In which river did the fish swim
that mistook for a fly a hook on a line
so drew its last, that a silver blade
could pare from its flesh its still fresh
weed-green skin, to be cured
then eased around this little case,
which contains the doctor’s
shoal of fleams, and the keen one
he’s pressing now to your inner arm,
so a mere flick opens a vein
About this poem
To celebrate the Quincentenary of the Royal College of Surgeons of Edinburgh, twenty-one Scottish poets were commissioned by the Scottish Poetry Library to write poems inspired by the College’s collections and work. Like surgeons they have used ‘the hand that sees’, but in this case the writing hand that acts at the prompting of insight and imagination. The poems and their comments, alongside photographs of items that inspired them, were published in The Hand that Sees: Poems for the quincentenary of the Royal College of Surgeons of Edinburgh, edited by Stewart Conn, and published by the Royal College of Surgeons of Edinburgh in association with the Scottish Poetry Library in 2005.

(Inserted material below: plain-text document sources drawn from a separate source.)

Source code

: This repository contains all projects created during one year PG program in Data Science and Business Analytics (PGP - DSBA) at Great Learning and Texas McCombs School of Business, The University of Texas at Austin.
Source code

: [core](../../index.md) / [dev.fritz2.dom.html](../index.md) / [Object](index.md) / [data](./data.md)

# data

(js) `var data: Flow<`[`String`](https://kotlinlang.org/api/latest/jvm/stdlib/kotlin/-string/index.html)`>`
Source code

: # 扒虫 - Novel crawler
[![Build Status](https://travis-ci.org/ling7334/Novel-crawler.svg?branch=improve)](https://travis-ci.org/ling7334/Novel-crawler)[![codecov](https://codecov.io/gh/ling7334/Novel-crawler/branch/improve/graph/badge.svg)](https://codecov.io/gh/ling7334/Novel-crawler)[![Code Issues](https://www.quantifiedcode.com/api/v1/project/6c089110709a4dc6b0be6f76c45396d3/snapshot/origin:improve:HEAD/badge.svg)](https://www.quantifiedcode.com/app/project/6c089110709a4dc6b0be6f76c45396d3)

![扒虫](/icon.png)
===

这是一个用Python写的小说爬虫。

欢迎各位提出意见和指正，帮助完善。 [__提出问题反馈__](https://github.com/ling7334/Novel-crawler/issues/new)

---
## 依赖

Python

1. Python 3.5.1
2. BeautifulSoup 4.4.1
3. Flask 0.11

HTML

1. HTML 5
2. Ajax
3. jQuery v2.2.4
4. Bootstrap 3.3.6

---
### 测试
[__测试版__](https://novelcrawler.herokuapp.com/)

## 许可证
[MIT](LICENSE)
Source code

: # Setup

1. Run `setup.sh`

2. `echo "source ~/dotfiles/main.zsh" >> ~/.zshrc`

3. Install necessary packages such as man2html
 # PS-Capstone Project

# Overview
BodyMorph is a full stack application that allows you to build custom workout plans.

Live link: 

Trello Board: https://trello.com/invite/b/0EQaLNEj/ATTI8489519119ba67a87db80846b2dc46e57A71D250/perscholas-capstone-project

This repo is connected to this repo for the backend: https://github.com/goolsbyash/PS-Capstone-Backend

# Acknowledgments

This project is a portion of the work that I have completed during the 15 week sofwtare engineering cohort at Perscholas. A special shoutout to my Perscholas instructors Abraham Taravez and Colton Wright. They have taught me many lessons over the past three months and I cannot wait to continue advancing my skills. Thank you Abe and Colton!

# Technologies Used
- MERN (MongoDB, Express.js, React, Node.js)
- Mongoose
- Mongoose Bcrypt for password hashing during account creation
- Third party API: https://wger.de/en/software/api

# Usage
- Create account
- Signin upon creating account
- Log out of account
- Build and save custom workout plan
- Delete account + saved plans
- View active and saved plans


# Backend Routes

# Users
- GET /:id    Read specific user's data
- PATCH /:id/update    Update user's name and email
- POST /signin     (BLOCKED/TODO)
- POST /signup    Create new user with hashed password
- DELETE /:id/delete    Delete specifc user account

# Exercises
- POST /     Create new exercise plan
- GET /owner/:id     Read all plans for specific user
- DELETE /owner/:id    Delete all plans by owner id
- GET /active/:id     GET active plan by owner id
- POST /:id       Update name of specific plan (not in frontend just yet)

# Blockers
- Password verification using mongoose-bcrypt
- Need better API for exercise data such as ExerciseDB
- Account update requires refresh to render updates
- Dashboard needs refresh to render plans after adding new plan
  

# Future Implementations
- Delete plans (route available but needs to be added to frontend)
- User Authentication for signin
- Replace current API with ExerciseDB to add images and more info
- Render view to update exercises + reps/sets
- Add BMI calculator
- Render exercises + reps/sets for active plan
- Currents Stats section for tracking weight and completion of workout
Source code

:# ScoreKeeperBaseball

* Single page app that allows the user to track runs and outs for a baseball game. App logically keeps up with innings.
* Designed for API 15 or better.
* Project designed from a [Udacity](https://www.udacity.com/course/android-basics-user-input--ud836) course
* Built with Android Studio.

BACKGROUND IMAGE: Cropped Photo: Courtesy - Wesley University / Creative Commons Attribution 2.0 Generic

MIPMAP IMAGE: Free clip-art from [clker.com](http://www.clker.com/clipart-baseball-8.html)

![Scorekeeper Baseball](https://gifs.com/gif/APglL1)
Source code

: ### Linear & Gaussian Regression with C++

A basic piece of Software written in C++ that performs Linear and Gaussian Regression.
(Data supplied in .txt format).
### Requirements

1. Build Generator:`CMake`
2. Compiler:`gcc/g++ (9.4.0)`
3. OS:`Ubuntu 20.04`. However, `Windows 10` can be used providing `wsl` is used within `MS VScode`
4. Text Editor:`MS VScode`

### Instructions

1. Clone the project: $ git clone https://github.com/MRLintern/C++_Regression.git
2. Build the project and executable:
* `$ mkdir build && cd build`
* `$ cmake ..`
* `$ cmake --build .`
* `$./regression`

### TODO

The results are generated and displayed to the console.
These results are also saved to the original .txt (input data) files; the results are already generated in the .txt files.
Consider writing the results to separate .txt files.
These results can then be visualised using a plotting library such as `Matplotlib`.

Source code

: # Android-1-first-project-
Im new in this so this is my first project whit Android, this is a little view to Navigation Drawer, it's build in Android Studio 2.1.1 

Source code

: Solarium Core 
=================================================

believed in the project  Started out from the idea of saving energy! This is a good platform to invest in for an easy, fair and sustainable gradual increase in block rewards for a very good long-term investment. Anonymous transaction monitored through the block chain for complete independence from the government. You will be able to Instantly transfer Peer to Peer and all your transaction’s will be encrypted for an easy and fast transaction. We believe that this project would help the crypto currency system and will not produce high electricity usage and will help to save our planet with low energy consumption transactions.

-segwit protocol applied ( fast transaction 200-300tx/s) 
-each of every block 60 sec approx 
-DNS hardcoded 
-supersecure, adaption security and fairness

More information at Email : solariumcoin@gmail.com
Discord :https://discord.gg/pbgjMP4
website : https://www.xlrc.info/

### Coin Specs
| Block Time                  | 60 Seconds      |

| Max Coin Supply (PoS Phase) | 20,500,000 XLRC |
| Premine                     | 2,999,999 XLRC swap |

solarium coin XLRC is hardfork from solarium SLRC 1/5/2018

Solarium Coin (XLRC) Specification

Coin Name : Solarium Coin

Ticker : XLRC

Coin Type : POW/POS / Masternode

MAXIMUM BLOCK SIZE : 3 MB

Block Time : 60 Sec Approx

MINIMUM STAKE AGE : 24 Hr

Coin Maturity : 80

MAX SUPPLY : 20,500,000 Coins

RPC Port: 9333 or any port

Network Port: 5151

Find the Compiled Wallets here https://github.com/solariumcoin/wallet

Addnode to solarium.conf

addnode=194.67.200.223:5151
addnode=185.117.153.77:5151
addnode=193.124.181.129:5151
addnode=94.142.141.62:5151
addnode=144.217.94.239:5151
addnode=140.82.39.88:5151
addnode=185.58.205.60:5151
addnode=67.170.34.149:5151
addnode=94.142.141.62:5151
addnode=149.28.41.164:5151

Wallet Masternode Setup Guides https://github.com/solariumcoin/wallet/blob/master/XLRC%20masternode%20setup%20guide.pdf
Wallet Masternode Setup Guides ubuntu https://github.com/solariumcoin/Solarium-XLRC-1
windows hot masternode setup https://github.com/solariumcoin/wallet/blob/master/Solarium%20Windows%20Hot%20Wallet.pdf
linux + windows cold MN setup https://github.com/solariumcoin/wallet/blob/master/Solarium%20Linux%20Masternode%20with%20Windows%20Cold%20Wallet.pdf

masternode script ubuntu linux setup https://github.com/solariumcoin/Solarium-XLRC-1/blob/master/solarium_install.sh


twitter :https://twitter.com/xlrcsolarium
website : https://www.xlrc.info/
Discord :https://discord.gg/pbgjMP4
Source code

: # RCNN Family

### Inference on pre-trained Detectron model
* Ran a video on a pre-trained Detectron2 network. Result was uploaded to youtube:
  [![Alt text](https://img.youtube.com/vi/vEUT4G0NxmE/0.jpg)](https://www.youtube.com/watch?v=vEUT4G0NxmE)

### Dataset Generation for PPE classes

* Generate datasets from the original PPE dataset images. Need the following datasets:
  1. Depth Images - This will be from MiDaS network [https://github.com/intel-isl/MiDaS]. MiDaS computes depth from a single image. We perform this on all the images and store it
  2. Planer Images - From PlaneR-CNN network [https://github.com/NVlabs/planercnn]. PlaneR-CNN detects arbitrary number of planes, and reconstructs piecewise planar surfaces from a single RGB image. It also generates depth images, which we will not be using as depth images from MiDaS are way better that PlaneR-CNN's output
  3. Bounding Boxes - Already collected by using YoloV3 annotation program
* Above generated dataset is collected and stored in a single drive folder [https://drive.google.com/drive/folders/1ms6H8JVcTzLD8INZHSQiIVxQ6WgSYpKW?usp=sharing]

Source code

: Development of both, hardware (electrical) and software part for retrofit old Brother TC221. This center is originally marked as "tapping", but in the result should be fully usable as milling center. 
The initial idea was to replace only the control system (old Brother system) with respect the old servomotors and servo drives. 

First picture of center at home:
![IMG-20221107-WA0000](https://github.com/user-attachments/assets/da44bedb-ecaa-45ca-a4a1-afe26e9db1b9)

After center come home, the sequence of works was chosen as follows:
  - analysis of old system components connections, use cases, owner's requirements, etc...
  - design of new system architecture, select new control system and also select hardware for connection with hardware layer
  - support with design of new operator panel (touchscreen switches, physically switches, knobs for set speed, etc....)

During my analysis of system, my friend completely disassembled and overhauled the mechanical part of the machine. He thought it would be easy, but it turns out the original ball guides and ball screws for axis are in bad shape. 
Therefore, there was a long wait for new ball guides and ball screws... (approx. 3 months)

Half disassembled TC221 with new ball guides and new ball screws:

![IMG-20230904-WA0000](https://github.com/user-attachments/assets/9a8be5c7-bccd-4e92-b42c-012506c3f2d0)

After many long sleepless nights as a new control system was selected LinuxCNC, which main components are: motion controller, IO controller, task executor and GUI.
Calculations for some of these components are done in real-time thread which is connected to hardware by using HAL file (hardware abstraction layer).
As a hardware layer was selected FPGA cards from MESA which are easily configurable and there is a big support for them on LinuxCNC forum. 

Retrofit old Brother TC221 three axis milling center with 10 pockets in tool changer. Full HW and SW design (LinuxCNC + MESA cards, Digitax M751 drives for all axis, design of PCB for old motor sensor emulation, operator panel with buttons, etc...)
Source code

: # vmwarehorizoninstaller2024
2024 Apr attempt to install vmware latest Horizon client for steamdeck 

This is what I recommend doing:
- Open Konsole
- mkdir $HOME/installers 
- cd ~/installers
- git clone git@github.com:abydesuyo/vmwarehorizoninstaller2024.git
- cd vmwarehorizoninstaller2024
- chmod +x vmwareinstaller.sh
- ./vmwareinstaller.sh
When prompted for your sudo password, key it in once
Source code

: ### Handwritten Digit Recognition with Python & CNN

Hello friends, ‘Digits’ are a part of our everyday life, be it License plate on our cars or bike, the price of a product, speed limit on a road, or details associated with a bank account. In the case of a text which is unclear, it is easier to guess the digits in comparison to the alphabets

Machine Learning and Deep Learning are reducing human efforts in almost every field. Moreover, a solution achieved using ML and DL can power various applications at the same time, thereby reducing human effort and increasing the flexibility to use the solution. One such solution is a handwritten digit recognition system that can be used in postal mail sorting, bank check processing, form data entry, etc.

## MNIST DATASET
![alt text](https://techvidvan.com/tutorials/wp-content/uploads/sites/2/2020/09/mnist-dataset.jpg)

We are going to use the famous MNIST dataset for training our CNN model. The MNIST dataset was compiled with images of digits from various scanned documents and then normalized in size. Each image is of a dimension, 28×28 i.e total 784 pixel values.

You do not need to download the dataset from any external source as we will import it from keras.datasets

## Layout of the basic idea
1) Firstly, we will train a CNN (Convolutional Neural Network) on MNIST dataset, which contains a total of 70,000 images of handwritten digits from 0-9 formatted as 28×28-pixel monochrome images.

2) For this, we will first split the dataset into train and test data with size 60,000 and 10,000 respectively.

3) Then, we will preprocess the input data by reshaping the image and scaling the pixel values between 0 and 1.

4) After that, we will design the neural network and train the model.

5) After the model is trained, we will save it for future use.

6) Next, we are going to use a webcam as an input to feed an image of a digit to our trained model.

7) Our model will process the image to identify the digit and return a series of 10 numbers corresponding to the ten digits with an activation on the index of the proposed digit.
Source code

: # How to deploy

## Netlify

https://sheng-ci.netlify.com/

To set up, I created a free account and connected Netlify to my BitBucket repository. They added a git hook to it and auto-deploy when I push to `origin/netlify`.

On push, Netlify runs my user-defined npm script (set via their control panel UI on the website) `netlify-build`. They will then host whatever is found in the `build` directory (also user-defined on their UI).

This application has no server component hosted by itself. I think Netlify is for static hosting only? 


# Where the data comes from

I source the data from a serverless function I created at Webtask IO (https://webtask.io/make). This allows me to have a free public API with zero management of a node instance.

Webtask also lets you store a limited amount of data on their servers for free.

There are many wonders and sadnesses in the Playfair Museum, so I was myself surprised that the object I best remembered, and which I wrote about, was an elegant little fishskin case. Two things caught in my mind: one, almost all the items in the Museum are exposures: we see body-parts usually secreted away within. The case is, however, intended to contain – or hide – other objects. The case is a sort of body. A body wrapped in skin.
And it contains fleams, the blades used for ‘bleeding’ patients. So here was an instance where a dissection had been carried out – removing the skin from a quick, deft creature, a fish – to make a case to contain the blades for cutting skin, as if some vestige of sympathetic magic were at work.